Few Links Shown Between Iron Level, Heart Disease Risk

For centuries, blood-letting was a staple of medical practice, used by physicians to treat ailments ranging from fever to syphilis to insanity. Although bleeding patients has been out of fashion in recent years, some researchers have wondered whether a little blood loss, such as that experienced by menstruating women, might be good for reducing coronary heart disease risk. A new study from the Harvard School of Public Health suggests that leeches and scalpels may not find a new niche in preventive medicine after all.

The hypothesis was based on the observation that iron overload in experimental animals promotes atherosclerosis and ischemic myocardial damage. If high iron levels in the blood increase heart disease risk, this might also help account for the lower heart disease risk of premenopausal women compared to men and older women. A mechanism was proposed in which iron might promote disease by catalyzing the formation of reactive oxygen species and promoting lipid peroxidation.

Epidemiologists have tried to test this theory in various ways, but all have had problems such as imprecise measurement or potential confounding factors. In the new study, published in the Jan. 2 Circulation, a group of HSPH and HMS researchers led by Alberto Ascherio, associate professor of nutrition and epidemiology at HSPH, used an indirect way to measure iron levels—blood donation history. Men donating one unit of blood a year halve their level of iron stores, and giving two or three units brings the level down to that of premenopausal women. As part of the Health Professionals Follow-up Study, Ascherio and colleagues collected information on blood donation from 38,244 men not known to have cardiovascular disease in 1992 and looked at subsequent myocardial infarction rates in donors and nondonors. The biggest difference they found was that men who had given the most blood (30 or more units) had a 20 percent greater risk of heart attack over the follow-up period. The trend was not statistically significant, however.

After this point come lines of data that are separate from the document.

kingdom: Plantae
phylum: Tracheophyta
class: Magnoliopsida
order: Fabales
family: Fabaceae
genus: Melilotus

"Differences in coronary risk factors between blood donors and never donors were modest," they report. "The results of our study suggest that body iron stores are not a major coronary risk factor among U.S. men without previous cardiovascular disease or diabetes."

Transplanted Fetal Nerve Cells Thrive in Brain

Human fetal neurons transplanted into the brain of a 54-year-old man with Huntington's disease survived 18 months and appeared un-touched by the cellular destruction raging around them, McLean Hospital and HMS researchers report in the Dec. 5 PNAS.

"This is the first demonstration that these cells can survive—and they are not affected by the genetic disease of the surrounding cells," said Francesca Cicchetti, HMS research fellow at McLean's Neuroregeneration Labs. She and Thomas Freeman of the University of South Florida are lead authors on the paper.

The team introduced 10 whole fetal striata into the brains of each of seven Huntington's patients. When one died suddenly of a heart attack, they found that most of the fetal implants had taken root in the man's striatum, and they lacked the poisonous protein clumps found in the surrounding sick cells. It is not known whether the transplanted cells functioned in the patient's brain or produced clinical improvement. But another recent study using functional MRI found significant functional changes in the brains of Huntington's patients who received fetal cells. The fact that they were able to thrive a year and a half after transplantation is good news for those seeking to use stem cells to replace the damaged or missing neurons in Huntington's and other neurodegenerative diseases.

"Stem cells need to be coaxed into becoming fetal neurons," said co-author Ole Isacson, HMS associate professor of neurology (neuroscience) and director of McLean's Neuroregeneration Labs. "If fetal cells work in Parkinson's and Huntington's disease, then all the claims made for stem cells will be more realistic." In earlier studies, Isacson and his colleagues found that transplanting fetal cells restored function to animals with Huntington's-like damage and symptoms. "The question is what kinds of development we need in order to have success in patients," he said.